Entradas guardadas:

##########

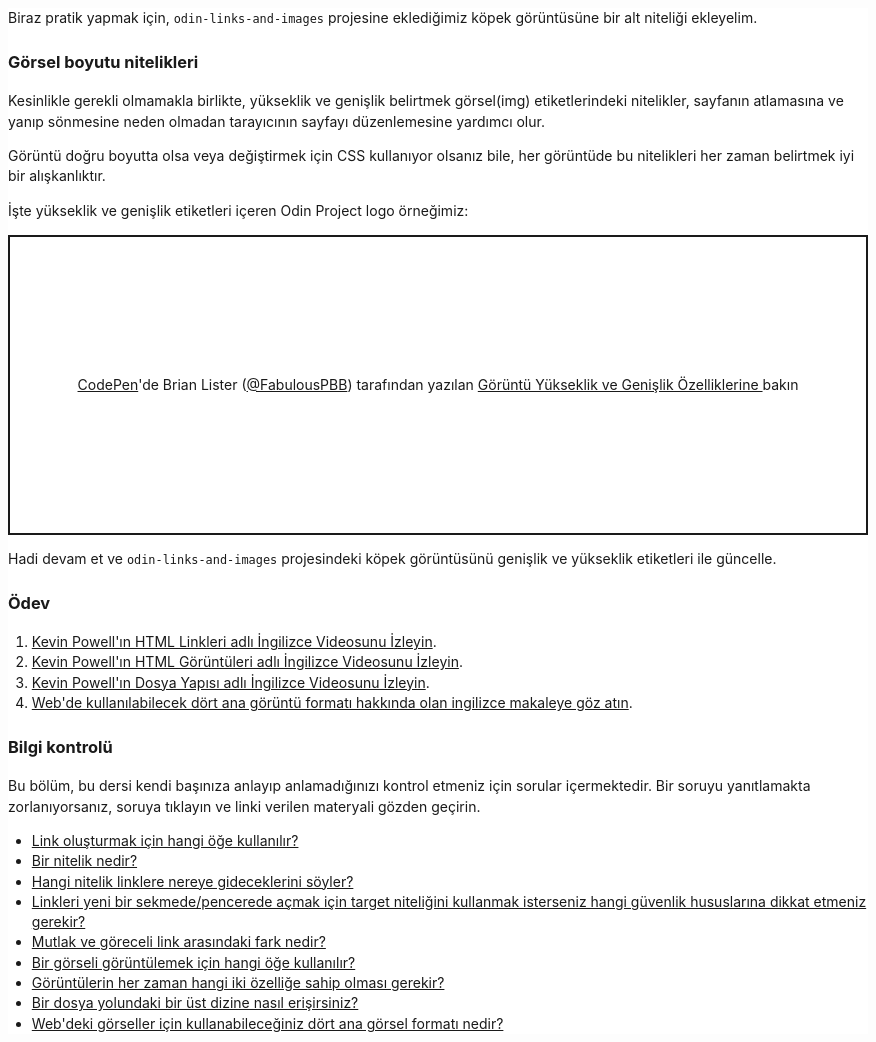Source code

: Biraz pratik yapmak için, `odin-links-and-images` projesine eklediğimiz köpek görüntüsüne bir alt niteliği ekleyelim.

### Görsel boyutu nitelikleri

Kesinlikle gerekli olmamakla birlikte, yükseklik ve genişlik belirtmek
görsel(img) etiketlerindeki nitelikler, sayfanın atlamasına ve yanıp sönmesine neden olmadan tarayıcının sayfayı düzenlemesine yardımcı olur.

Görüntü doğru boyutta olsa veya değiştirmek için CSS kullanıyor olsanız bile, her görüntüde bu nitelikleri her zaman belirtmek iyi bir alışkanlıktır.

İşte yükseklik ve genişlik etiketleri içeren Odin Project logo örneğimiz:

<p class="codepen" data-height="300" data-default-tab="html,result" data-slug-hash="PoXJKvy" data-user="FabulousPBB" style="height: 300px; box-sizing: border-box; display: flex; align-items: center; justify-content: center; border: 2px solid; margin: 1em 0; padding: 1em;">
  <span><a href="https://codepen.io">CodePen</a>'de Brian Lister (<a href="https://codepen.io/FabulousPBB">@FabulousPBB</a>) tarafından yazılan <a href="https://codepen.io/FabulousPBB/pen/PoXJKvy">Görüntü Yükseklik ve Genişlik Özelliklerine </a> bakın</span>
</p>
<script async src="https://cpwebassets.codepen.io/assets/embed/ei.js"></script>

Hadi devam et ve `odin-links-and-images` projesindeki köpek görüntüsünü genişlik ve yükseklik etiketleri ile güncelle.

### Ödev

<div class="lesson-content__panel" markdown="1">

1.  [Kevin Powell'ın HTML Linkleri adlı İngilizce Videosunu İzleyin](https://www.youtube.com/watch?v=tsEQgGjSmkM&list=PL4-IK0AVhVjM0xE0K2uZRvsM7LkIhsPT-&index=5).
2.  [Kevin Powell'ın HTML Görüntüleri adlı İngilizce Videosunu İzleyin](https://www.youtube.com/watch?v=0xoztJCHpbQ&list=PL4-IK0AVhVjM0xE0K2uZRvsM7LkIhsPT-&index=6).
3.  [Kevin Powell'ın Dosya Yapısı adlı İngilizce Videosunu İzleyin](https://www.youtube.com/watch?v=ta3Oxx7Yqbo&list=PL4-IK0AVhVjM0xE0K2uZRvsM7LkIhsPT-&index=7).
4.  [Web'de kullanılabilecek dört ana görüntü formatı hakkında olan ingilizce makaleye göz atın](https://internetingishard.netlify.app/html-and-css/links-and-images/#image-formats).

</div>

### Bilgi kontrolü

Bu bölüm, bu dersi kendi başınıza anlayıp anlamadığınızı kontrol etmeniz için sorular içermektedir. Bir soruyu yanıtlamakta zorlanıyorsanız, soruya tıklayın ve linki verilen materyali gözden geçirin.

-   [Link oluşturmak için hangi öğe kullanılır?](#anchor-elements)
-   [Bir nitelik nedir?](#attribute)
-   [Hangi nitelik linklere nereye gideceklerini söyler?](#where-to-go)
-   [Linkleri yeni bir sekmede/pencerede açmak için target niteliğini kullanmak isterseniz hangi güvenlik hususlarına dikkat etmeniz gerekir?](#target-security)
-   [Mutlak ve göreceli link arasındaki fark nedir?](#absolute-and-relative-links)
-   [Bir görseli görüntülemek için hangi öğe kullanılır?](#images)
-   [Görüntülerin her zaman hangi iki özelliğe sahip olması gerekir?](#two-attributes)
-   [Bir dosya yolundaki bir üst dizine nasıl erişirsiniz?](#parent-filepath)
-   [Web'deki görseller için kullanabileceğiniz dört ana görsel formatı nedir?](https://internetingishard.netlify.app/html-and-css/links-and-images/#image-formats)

##########

(TUS INSTRUCCIONES): Indica cada línea de las entradas guardadas de arriba que contenga la cadena "links", copiándola completa. Distingue entre mayúsculas y minúsculas.

(RESPUESTA):
: Biraz pratik yapmak için, `odin-links-and-images` projesine eklediğimiz köpek görüntüsüne bir alt niteliği ekleyelim.
Hadi devam et ve `odin-links-and-images` projesindeki köpek görüntüsünü genişlik ve yükseklik etiketleri ile güncelle.
4.  [Web'de kullanılabilecek dört ana görüntü formatı hakkında olan ingilizce makaleye göz atın](https://internetingishard.netlify.app/html-and-css/links-and-images/#image-formats).
-   [Mutlak ve göreceli link arasındaki fark nedir?](#absolute-and-relative-links)
-   [Web'deki görseller için kullanabileceğiniz dört ana görsel formatı nedir?](https://internetingishard.netlify.app/html-and-css/links-and-images/#image-formats)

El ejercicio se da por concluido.